**Задание**. Напишите продолжение приведенного ниже отрывка о порядках в институте и жизни институток, начиная сразу после его последнего предложения.

**Отрывок со страницы**.

◆ ◆ ◆ ◆

С утра до вечера видя перед собой лишь голые стены громадных дортуаров, коридоров и классов, выкрашенные все в один цвет, мы забывали о том, что на свете есть другие места и вещи. За долгие годы нашей жизни в институте мы ни разу не видели ни простора полей, ни моря, ни рек и озер, ни восхода и заката солнца, ни гор, ни леса. Даже горшка с цветами нельзя было увидеть у нас на подоконниках. Цветы как ненужная роскошь были запрещены в институте. Кроме портретов царской фамилии, не было у нас никаких картин: ни портретов великих писателей, ни пейзажей, даже фотографии родных не дозволялось институткам прикалывать к изголовью кровати.

Эти казарменные порядки вытравляли вскоре из сердца «смолянки» все человеческие чувства.

Как краснела институтка из небогатой семьи, когда в приемные дни ей приходилось садиться подле плохо одетой матери или сестры! Как страдала она, когда в это время нарочно, чтобы сконфузить ее еще более, к ним подходила дежурная классная дама и обращалась к матери на французском языке, которого та не знала.

Бывали и такие случаи: воспитанницу спрашивали, кто у нее был в последнее воскресенье.

– Няня, – отвечала та, и не только классной даме, но и подругам. А между тем к ней приходила ее родная мать. Но она была бедно одета, и институтка отрекалась от родной матери.

Вот как, по институтским понятиям, была позорна бедность.

Вместо настоящих чувств институтки выдумывали любовь искусственную, уродливую, для которой существовало даже специальное название: «обожанье». Институтки обожали учителей, священников, дьяконов, а «кофульки» даже старших воспитанниц. Встретит, бывало, «обожательница» свой «предмет» и кричит ему: «обожаемый», «чудный», «небесный», целует «обожаемую» в плечико, а если это учитель или священник, то кричит ему вслед: «Божественный, чудный». Если институтку наказывали за то, что она, поддавшись своим восторженным чувствам, выдвинулась из пар и нарушила строгий порядок, она считала себя счастливой, сияла, так как страдала за свое «божество». Самые смелые обожательницы бегали в нижний коридор, обливали шляпы и пальто своих «предметов» духами, одеколоном, отрезывали кусочки меха от шубы и носили их в ладанках на груди. Некоторые институтки раскаленной иглой или ножом выцарапывали у себя на руках инициалы обожаемого «предмета». К счастью, таких мучениц было немного.

◆ ◆ ◆ ◆

**Набор записей**.
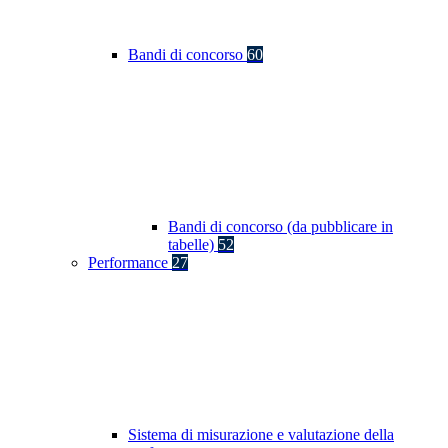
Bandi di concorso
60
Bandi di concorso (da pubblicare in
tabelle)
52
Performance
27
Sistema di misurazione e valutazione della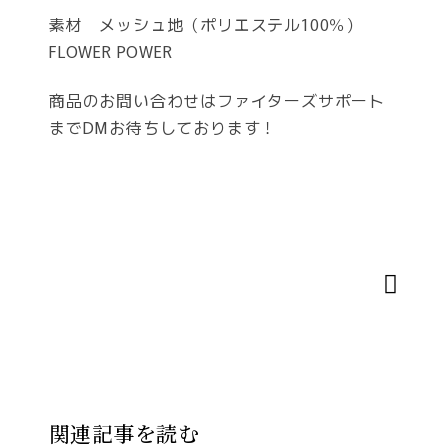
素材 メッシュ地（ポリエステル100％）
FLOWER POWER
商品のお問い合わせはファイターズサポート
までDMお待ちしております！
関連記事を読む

◆ ◆ ◆ ◆

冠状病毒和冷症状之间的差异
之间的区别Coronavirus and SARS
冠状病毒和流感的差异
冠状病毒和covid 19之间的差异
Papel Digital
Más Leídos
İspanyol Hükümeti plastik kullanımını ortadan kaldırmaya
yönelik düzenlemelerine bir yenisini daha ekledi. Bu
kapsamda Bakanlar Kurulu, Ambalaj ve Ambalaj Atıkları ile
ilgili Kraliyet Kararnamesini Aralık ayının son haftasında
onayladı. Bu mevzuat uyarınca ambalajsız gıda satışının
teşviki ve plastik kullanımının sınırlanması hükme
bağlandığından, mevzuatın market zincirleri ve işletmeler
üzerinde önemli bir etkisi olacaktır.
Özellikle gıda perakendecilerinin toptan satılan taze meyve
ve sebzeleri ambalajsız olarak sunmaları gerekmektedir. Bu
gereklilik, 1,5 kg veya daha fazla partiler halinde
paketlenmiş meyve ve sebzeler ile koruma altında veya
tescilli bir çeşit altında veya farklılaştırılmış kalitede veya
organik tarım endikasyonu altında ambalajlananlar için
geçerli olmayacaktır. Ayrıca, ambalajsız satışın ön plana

◆ ◆ ◆ ◆

**Результат**.
Классные дамы никогда не преследовали нас за «обожанье». Напротив, мадемуазель Верховская – самая молодая и красивая из всех классных дам – очень охотно выслушивала наши восторги. В свой свободный день, перед выходом из института, она частенько открывала дверь своей комнаты и, нарядная и улыбающаяся, спрашивала нас, как нам нравится ее новое платье. Не избалованные приветливым обращением, мы сразу же приходили в восторг и кричали:

– Королева! Небесная, божественная!

И, польщенная таким поклонением, Верховская выплывала, гордо подняв свою хорошенькую головку.

Я ДЕЛАЮСЬ «ИНСТИТУТКОЙ»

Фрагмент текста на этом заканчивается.